### Texto fornecido
- - - -

Processo n.º 28/2022
(Autos de recurso em matéria cível)
Relator: Fong Man Chong
Data: 03 de Março de 2022
ASSUNTOS:
- Prescrição dos créditos decorrentes da relação subjacente e consequente extinção da obrigação cartular (livrança)
SUMÁRIO:
I – Ficou provado que entre as partes foi celebrado um contrato de empréstimos pelo prazo de 120 meses, sendo os capitais de dois empréstimos amortizados em 120 prestações mensais, vencendo-se a primeira prestação no mês a seguir da data de levantamento das quantias emprestadas e cada uma das restantes em igual dia de cada um dos meses seguintes, daqui nasce uma relação subjacente à emissão da livrança, subscrita pelo executado/embargante em 29/01/1993, que serviu de título executivo no respectivo processo (em que o Exequente/embargado após como data de vencimento 03/11/2020).

- - - -

### Material recolhido

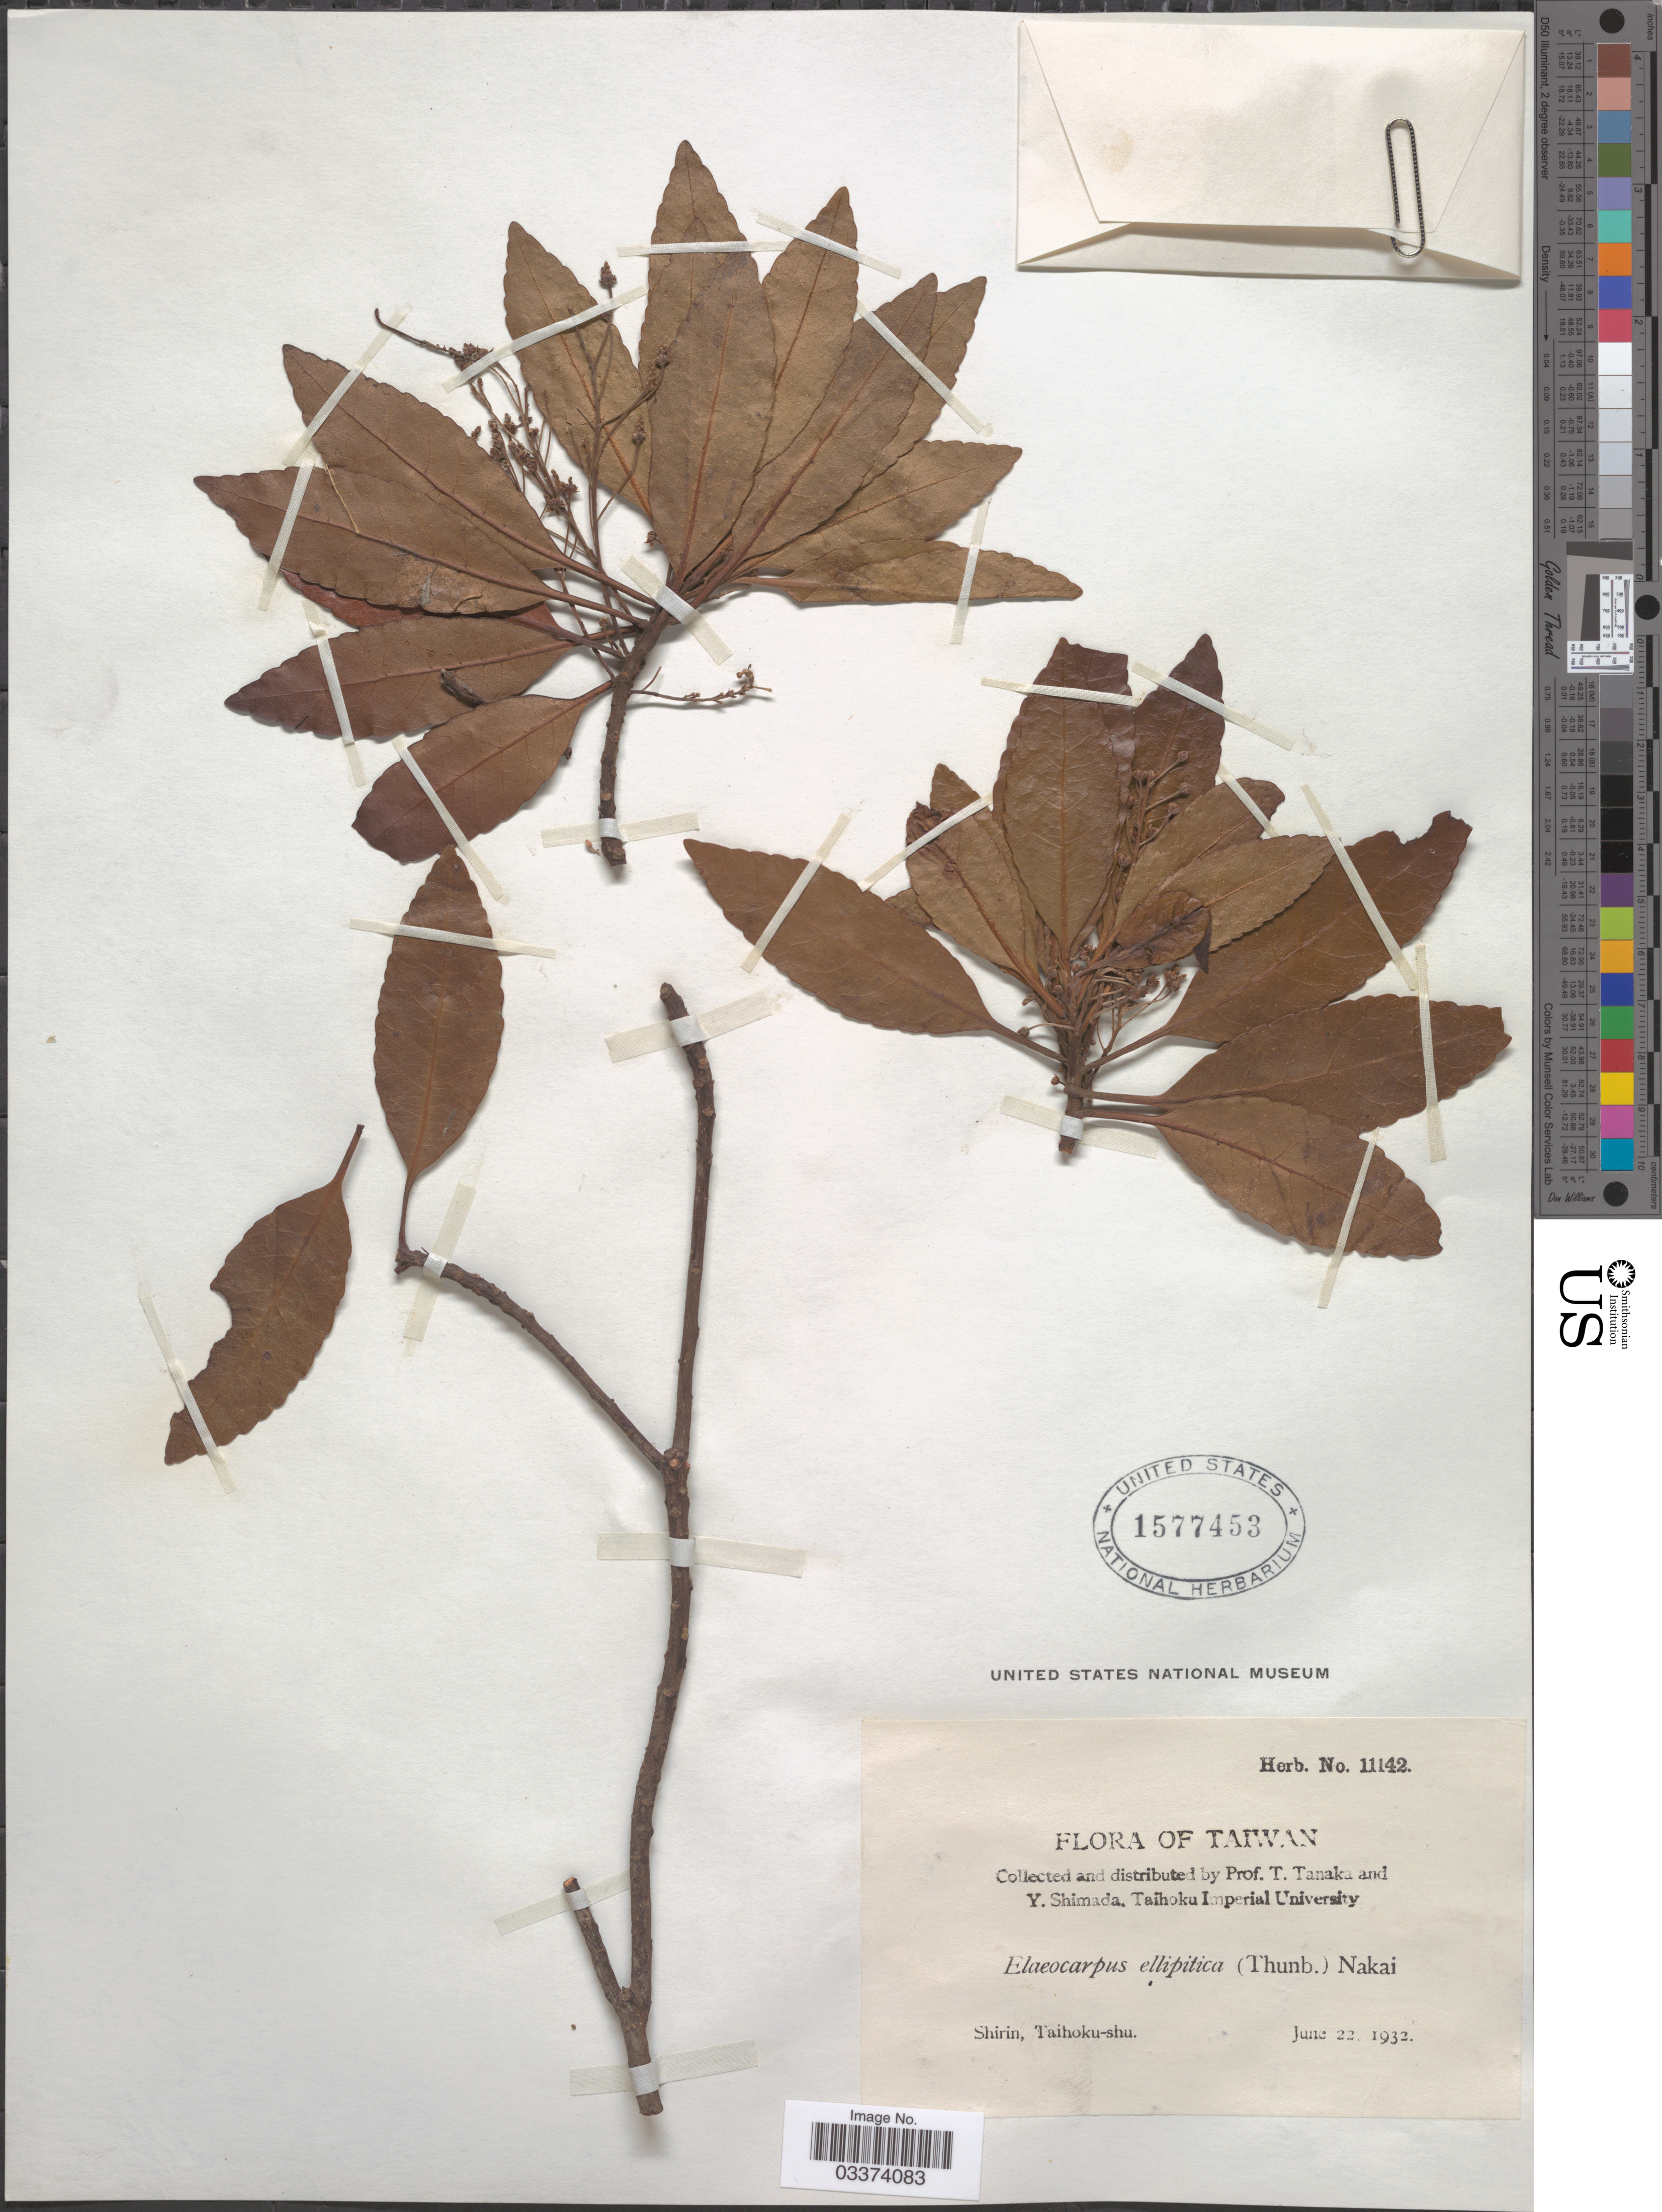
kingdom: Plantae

- - - -

### O que vai fazer
1 – Transcreva do texto fornecido, sem qualquer alteração, o trecho que vai de "Relator: Fong Man" até "obrigação cartular (livrança)", inclusive.
2 – Com base no texto fornecido, responda às seguintes perguntas:
(a) Qual é o número do processo?
(b) Em quantas prestações mensais foram amortizados os capitais dos dois empréstimos?
(c) Em que data foi subscrita a livrança pelo executado/embargante?
3 – Traduza para inglês a seguinte frase do texto fornecido: "Ficou provado que entre as partes foi celebrado um contrato de empréstimos pelo prazo de 120 meses, sendo os capitais de dois empréstimos amortizados em 120 prestações mensais, vencendo-se a primeira prestação no mês a seguir da data de levantamento das quantias emprestadas e cada uma das restantes em igual dia de cada um dos meses seguintes, daqui nasce uma relação subjacente à emissão da livrança, subscrita pelo executado/embargante em 29/01/1993, que serviu de título executivo no respectivo processo (em que o Exequente/embargado após como data de vencimento 03/11/2020)."

### Respostas dadas
1 –
Relator: Fong Man Chong
Data: 03 de Março de 2022
ASSUNTOS:
- Prescrição dos créditos decorrentes da relação subjacente e consequente extinção da obrigação cartular (livrança)

2 –
(a) 28/2022
(b) 120
(c) 29/01/1993

3 – It was proven that a loan agreement for a term of 120 months was entered into between the parties, the principal of two loans being repaid in 120 monthly installments, the first installment falling due in the month following the date on which the loaned amounts were drawn and each of the remaining installments on the same day of each of the following months; from this arises a relationship underlying the issuance of the promissory note, signed by the enforcement debtor/opposing party on 29/01/1993, which served as the enforceable title in the respective proceedings (in which the enforcement creditor/opposed party set 03/11/2020 as the maturity date).